Use intermittent suction—constant suction can lead to gastric mucosal damage
If the NGT has been confirmed to be in the stomach and there is minimal return during lavage, the drainage holes may be clogged, the tube may be a hold of the gastric wall, or the stomach may be empty—consider decreasing the vacuum pressure setting or you can attempt to push air into the venting lumen with a large syringe.
Cognitive
NGT placement might require multiple attempts
There is a higher incidence of insertion into the pulmonary tree in this group.
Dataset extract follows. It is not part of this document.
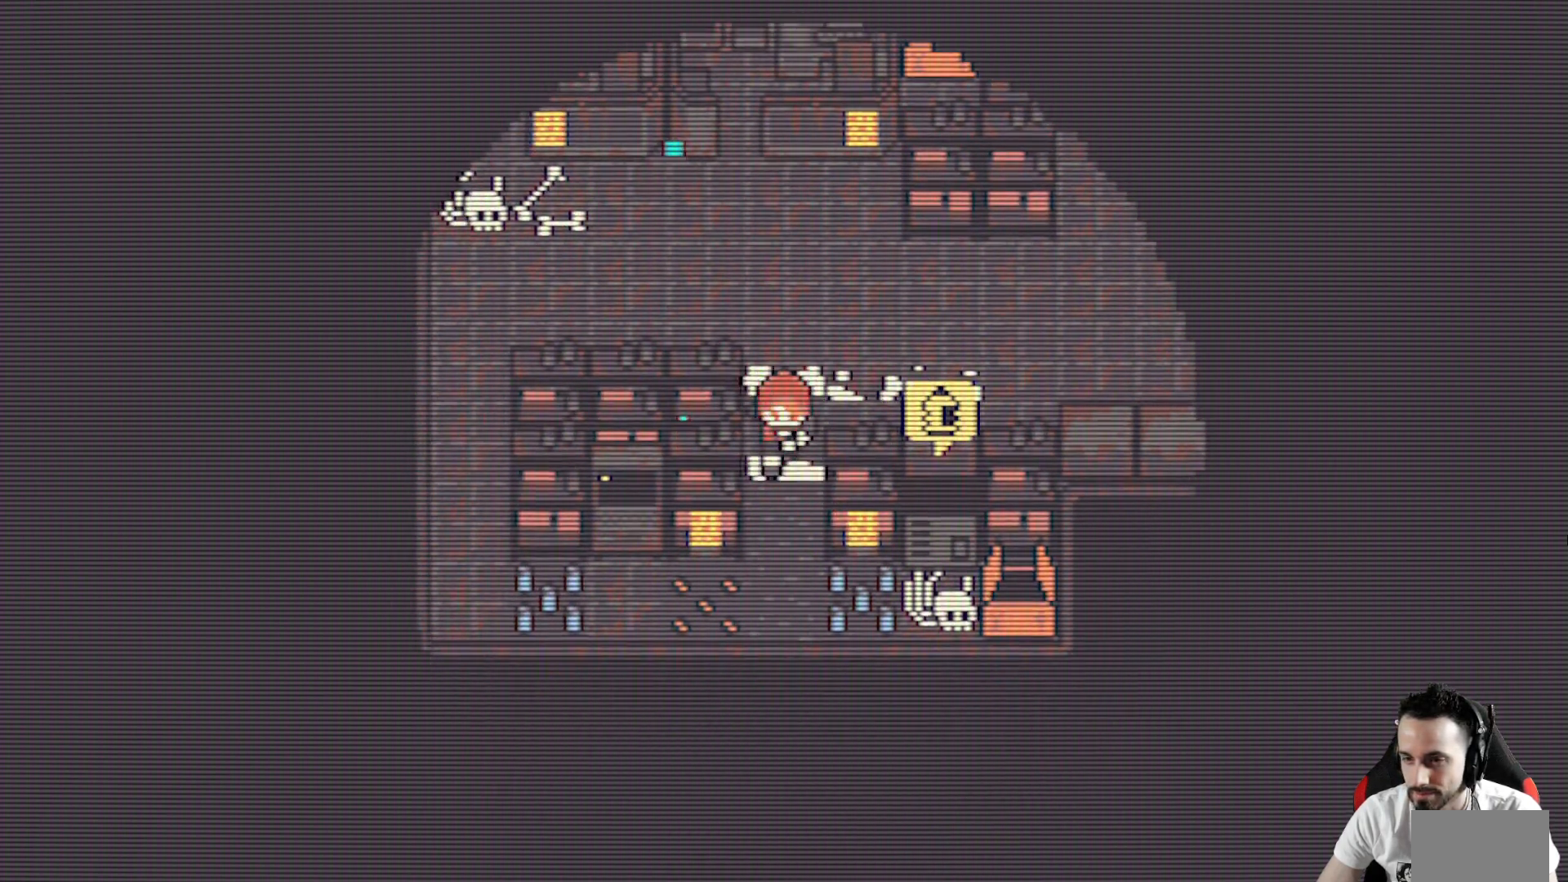
{"keys": ["up", "x"], "events": [[184, "down", "up"], [417, "up", "down"]]}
Alternative techniques include using Magill forceps and a gum-elastic bougie.
Larger-sized NGTs may be difficult to pass in narrow nasal passages, whereas smaller-sized tubes may bend too easily and curl in the patient’s mouth (FIGURE 31.1)
If there are any concerns that the patient may bite down, do not place your fingers in the mouth
In patients who are unconscious or have altered mental status, consider airway protection via intubation before NGT insertion to prevent aspiration
In the case of hematemesis, NGT lavage is used to remove blood irritating the stomach, to determine the amount of blood, and to determine whether bleeding persists. It is not performed in order to diagnose a bleed; a negative NGT aspirate does not rule out a clinically important bleed.